Types of Exchange Rate

There are two major types of Exchange rates, and the classification is by the rate determinants.

Fixed rate: this is when the value of the currency is fixed by the nation’s government pegged with a widely used currency, which is usually the USD. The fixed value is the rate at which it will trade with other currencies. This rate doesn’t change unless the government says so. To maintain this rate, the government directly controls/regulates the flow of foreign currency within the nation. 

Floating rate: this is when the foreign exchange market determines the rate. It naturally adheres to the law of demand. When a currency is in continuous high demand in a nation or an economic zone, it will strengthen against the local currency. But it is also not that simple.
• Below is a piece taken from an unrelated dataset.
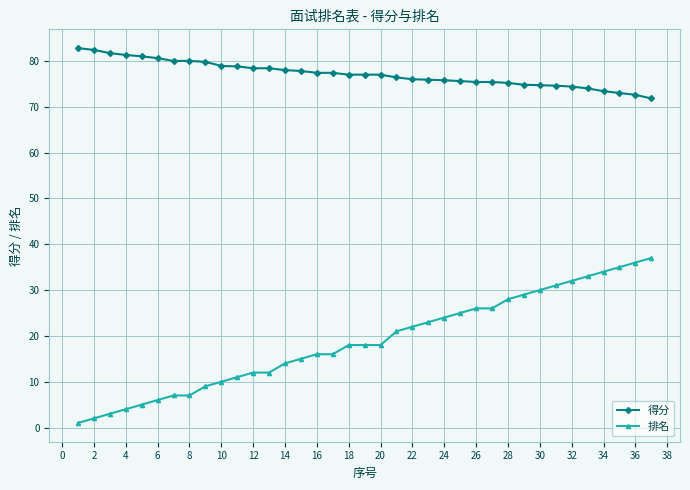

Which series has the widest spread of values?

排名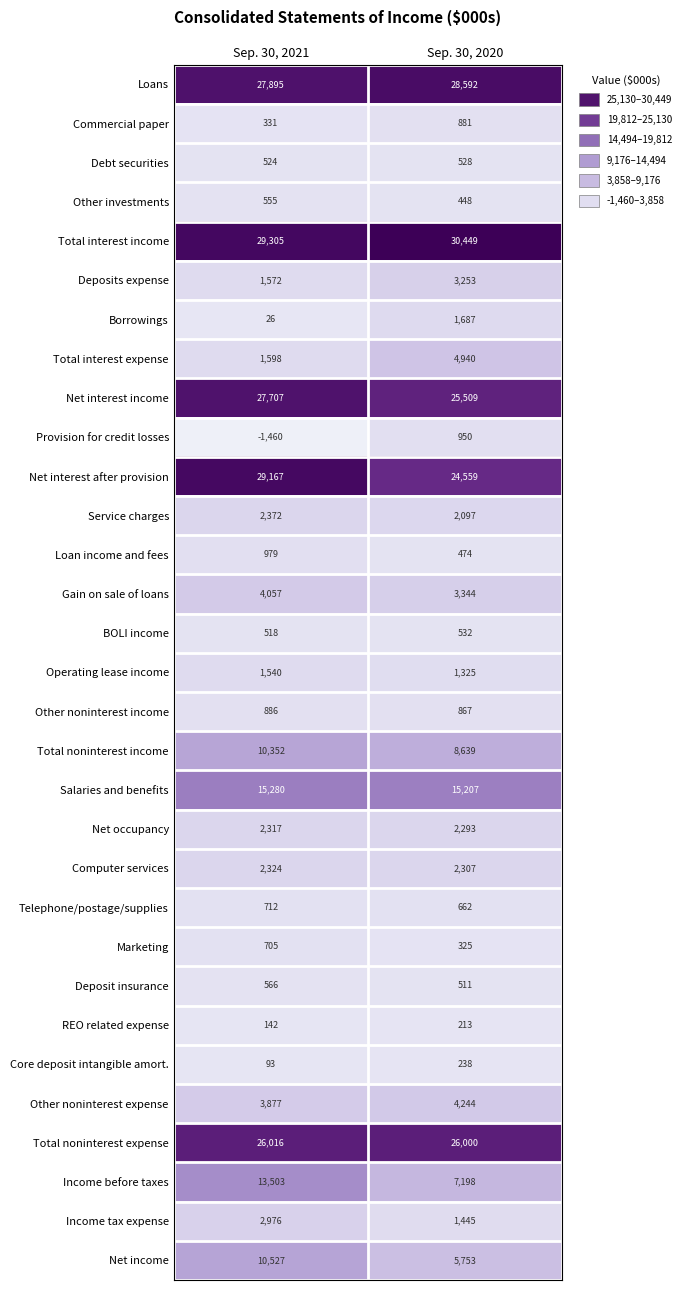

Rank the series at Sep. 30, 2020 from highest to lowest value.

Total interest income, Loans, Total noninterest expense, Net interest income, Net interest after provision, Salaries and benefits, Total noninterest income, Income before taxes, Net income, Total interest expense, Other noninterest expense, Gain on sale of loans, Deposits expense, Computer services, Net occupancy, Service charges, Borrowings, Income tax expense, Operating lease income, Provision for credit losses, Commercial paper, Other noninterest income, Telephone/postage/supplies, BOLI income, Debt securities, Deposit insurance, Loan income and fees, Other investments, Marketing, Core deposit intangible amort., REO related expense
Economic stability, market growth, and export supply, among other factors, also contribute to the currency’s strength. The rates can change at any time, so it's almost a full-time job to keep up.

Exchange rate is key to maintaining uniform value in trade. It separates the value of the item from the local currency, which allows for fair exchange in international trade.

Factors Influencing Exchange Rate 

  • Inflation
  • Interest rates
  • Political stability 
  • Government debt
  • Terms of trade
  • Economic growth
  • Recession
  • Government regulations and policies
  • Speculation



Increasing export and reducing imports remain an effective way of strengthing the local currency. But, most governments just resort to reducing imports without encouraging local content and local production. Reducing the spending limit of a foreign currency with export supplies that are in demand in the country only weakens the local currency further. If there are no alternatives, export demand will continue to increase, and so will the exchange rate. 

Advice for businesses is to know your rates and trade wisely. Also, losses are bound to happen when trading a floating rate currency. That is where revenue management comes in.